Contexto histórico e desenvolvimento
Após a eleição presidencial de novembro de 2020, Donald Trump e seus apoiadores contestaram os resultados, alegando fraude eleitoral sem apresentar provas substanciais. Em 6 de janeiro de 2021, enquanto o Congresso se preparava para certificar os votos do Colégio Eleitoral, Trump discursou para uma multidão de apoiadores em Washington, D.C., incentivando-os a marchar até o Capitólio. Durante o discurso, ele afirmou que estaria com eles e os conclamou a lutar pelo país com força e determinação, pedindo um protesto pacífico. Contudo, a marcha culminou na invasão do prédio do Capitólio, resultando em confrontos com a polícia, danos à propriedade e a interrupção da sessão legislativa.

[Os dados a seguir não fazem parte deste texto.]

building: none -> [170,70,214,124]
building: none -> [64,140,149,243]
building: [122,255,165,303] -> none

Posteriormente, em 20 de janeiro de 2025, já em seu segundo mandato, Donald Trump concedeu perdão presidencial a cerca de 1.500 pessoas acusadas pela invasão. Em 2026, seu governo lançou um site oficial que apresenta uma narrativa alternativa dos eventos, descrevendo os envolvidos como "patriotas americanos" e o ataque como um "protesto pacífico". O site também acusa a ex-presidente da Câmara, Nancy Pelosi, por falhas de segurança e por supostamente instrumentalizar um comitê para criar uma narrativa de "insurreição" com fins políticos.
Linha do tempo
- 6 de janeiro de 2021: Apoiadores de Donald Trump invadem o Capitólio dos EUA durante a certificação dos resultados da eleição presidencial de 2020. Quatro pessoas morrem no dia, e uma quinta no dia seguinte. Cerca de 140 policiais são feridos.
- 6 de janeiro de 2021: Donald Trump publica mensagens nas redes sociais pedindo que os extremistas deixem o Capitólio, mas também reitera alegações infundadas de fraude eleitoral.

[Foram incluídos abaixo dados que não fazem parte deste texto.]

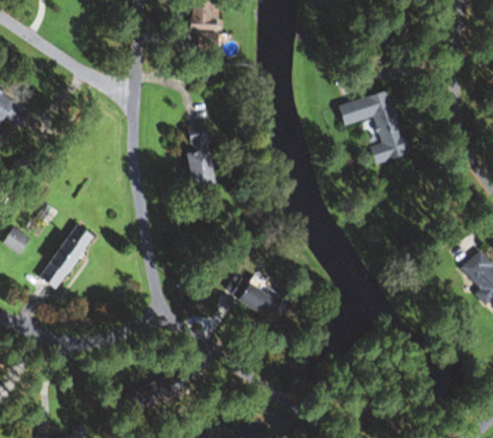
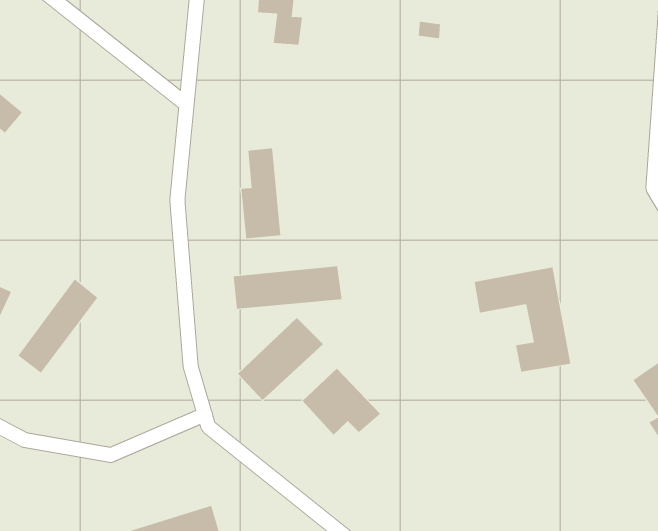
building: [338,90,409,164] -> [474,267,571,372]
building: none -> [233,266,342,309]
building: none -> [237,317,324,401]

- 6 de janeiro de 2021: O Twitter bloqueia a conta de Donald Trump por 12 horas após suas publicações.
- 20 de janeiro de 2025: Donald Trump concede perdão presidencial a aproximadamente 1.500 pessoas acusadas pela invasão do Capitólio, em um de seus primeiros atos de seu segundo mandato.
- 7 de janeiro de 2026: O governo Trump lança um site oficial que apresenta sua versão dos eventos de 6 de janeiro de 2021, descrevendo-os como um "protesto pacífico" e os envolvidos como "patriotas americanos".
Principais atores
- Donald Trump: Presidente dos EUA na época do ataque, que discursou para seus apoiadores antes da invasão e posteriormente concedeu perdão aos envolvidos.

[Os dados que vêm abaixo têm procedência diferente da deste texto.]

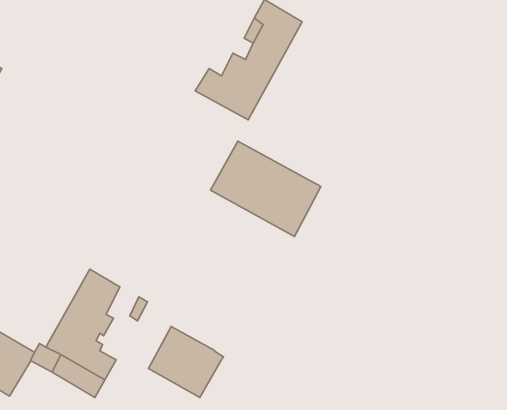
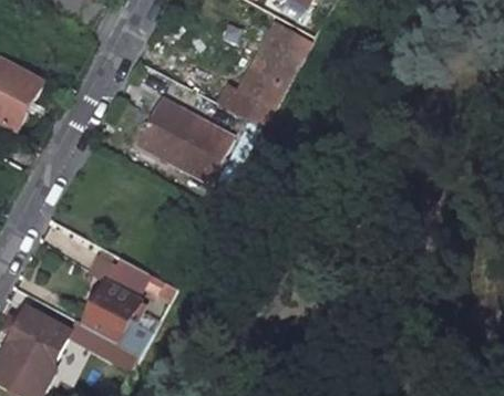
building: [210,141,321,237] -> [134,97,232,181]
building: [148,327,224,397] -> none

- Apoiadores de Donald Trump: Indivíduos que participaram da marcha e da invasão do Capitólio.
- Joe Biden: Candidato eleito na eleição presidencial de 2020, cuja vitória estava sendo certificada no momento do ataque.
- Nancy Pelosi: Ex-presidente da Câmara dos Representantes, acusada pela administração Trump de falhas de segurança e de politizar a investigação do evento.
- Congresso dos Estados Unidos: Instituição cujo processo de certificação eleitoral foi interrompido pela invasão.
- Guarda Nacional: Força militar acionada para reforçar a segurança do Capitólio durante o incidente.
Termos importantes
- Capitólio dos EUA: Sede do Congresso dos Estados Unidos, localizado em Washington, D.C.
- Certificação eleitoral: Processo formal pelo qual o Congresso dos EUA confirma os resultados das eleições presidenciais.
- Perdão presidencial: Ato de clemência concedido pelo presidente dos EUA, que anula a punição legal por um crime.
- Fraude eleitoral: Alegação de irregularidades ou manipulação no processo eleitoral, frequentemente usada por Donald Trump para questionar os resultados de 2020.